If your reading this book does nothing more than makes you decide to have a yearly physical examination including a digital rectal exam of the prostate, that will be reward enough. You could be saving your life with a digital examination by discovering a cancer early enough to cure it.
Right now, about sixty-four percent of prostate cancers are discovered while they are small. Of these men, almost eighty-four percent are still alive five years after their surgery. Doctors compile statistics on cancer patients and most consider a man cured after a 15 year free period. The secret is catching it early so all of the cancerous tissue can be removed so it can’t spread or grow again. Ann Landers in her syndicated column has repeatedly pushed for greater awareness of testing to catch early cancer development. In one recent column she urged women to do the job this way. Whenever they go in for a mammogram, usually once a year, they should make an appointment for their husband to have his prostate checked by a digital exam or by the more expensive ultrasound probe. She urges women to do this so they won’t become premature widows. The lady has a good idea.
The American Cancer Society reports that currently seventy-one percent of all patients with cancer of the prostate live for five years or more after treatment. That’s for all cases whether diagnosed early or late. The later the diagnosis, the worse the chance for a cure.
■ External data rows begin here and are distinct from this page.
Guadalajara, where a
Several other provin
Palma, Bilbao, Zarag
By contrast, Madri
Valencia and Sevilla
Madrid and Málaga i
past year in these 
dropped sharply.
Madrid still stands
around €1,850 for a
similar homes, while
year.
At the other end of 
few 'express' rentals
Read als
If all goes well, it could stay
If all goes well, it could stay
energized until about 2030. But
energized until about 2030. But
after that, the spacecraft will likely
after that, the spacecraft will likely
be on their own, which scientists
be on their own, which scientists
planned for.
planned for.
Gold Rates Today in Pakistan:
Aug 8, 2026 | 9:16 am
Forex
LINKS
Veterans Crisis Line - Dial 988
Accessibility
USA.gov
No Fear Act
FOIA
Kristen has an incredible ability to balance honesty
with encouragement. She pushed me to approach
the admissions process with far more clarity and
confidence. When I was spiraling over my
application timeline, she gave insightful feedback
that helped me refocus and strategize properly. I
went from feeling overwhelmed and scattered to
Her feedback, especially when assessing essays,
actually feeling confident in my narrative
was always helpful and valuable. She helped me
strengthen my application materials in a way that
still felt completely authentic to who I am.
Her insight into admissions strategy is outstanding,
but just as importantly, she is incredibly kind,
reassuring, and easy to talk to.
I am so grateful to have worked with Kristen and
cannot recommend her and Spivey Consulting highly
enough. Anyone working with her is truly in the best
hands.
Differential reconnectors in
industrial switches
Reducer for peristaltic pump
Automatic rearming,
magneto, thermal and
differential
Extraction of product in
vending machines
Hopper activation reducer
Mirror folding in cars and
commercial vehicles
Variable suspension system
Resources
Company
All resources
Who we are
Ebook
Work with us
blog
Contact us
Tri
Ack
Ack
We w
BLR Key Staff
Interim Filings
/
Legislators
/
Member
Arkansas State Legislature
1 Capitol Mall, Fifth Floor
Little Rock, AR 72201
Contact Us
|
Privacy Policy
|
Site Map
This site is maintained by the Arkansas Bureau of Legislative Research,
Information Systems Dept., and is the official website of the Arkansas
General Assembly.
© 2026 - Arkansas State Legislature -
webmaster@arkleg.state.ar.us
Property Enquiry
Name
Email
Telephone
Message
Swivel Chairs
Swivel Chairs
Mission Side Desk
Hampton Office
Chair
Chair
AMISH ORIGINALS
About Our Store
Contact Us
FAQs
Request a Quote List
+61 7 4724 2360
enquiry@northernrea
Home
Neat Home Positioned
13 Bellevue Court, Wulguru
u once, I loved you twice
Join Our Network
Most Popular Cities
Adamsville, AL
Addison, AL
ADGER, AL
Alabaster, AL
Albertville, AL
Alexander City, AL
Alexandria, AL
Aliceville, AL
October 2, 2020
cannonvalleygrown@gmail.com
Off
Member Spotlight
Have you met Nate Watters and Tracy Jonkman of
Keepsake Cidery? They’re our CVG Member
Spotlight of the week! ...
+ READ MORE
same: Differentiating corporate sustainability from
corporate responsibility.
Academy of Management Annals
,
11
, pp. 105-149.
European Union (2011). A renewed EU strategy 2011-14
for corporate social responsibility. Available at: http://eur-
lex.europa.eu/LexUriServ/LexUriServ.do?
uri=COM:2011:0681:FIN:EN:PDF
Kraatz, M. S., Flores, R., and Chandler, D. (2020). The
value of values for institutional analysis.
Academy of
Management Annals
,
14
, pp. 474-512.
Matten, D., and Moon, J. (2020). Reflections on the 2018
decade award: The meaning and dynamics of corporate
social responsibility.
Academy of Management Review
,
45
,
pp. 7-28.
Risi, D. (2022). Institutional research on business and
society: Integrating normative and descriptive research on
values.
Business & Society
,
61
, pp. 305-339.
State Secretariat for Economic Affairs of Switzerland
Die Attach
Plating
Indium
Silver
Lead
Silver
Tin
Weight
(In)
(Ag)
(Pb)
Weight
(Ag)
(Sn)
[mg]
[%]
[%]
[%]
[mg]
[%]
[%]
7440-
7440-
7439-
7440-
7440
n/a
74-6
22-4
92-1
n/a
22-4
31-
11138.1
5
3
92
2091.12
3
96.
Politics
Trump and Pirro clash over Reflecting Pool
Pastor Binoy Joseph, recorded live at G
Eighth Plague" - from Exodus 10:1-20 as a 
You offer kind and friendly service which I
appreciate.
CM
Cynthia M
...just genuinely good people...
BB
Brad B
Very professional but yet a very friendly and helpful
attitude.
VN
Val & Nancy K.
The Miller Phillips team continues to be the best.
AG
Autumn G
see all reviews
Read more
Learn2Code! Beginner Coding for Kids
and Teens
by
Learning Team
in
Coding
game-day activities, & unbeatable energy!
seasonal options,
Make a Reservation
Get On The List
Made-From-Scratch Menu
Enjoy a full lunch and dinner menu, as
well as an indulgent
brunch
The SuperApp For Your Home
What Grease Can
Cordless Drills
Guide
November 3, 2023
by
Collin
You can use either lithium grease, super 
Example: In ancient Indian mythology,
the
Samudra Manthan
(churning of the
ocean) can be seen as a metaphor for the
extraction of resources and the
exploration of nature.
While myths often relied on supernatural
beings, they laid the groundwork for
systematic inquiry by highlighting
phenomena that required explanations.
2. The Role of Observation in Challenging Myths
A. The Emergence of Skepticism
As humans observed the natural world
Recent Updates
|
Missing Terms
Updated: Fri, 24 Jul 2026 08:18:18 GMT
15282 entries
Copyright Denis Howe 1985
HOW DOES YOUR DOCTOR KNOW IT’S CANCER?
More and more these days there is a push to try to catch prostate cancer in its earliest stages. This is a difficult job because very small cancers in the prostate traditionally have been from hard to impossible to detect by the traditional digital exam.
Now there are new tools to use to find these cancers. One of the best may be a simple blood test called the PSA. That stands for Prostate Specific Antigen. Prostate antigen is a protein found only in the prostate tissue. It has long been known that when the prostate is cancerous, the antigen level is elevated. The problem has been in finding how much this elevation may be made when the cancers are small and can’t be felt digitally.Now with the PSA there has been enough research to make some general pointings.
The tests showed that in the BPH men when the level of antigen had risen to 4 units, BPH was likely by a ratio of 4 to 1. But when the antigen level lifted to 10 or more units, the likelihood of cancer was more likely by a ratio of 33 to 1. Cooner also suggests the use of prostate ultrasonography as another diagnostic tool for screening patients who fall in the over 50 year category. This is done with a probe in the rectum and the use of ultrasound to reveal the tissue and mass in the prostate area.
Cooner concludes in his paper that we need to employ these two tools in a try to improve the ability to find curable cancers before they cause pain. He suggests that all men over 50 years should have a digital rectal elimination, then a PSA blood test, and a prostate ultrasound sonogram done as a baseline for future comparisons.
At this time PSA looks like a tool that the urologists need to make more use of. What if it only catches two or three percent of early cancer cases. Those men, cured of their cancer, are going to be wildly enthusiastic about the benefits of the test. As a parallel, how many positive readings do physical exams get these days from a routine chest X-ray? A dramatically low percentage.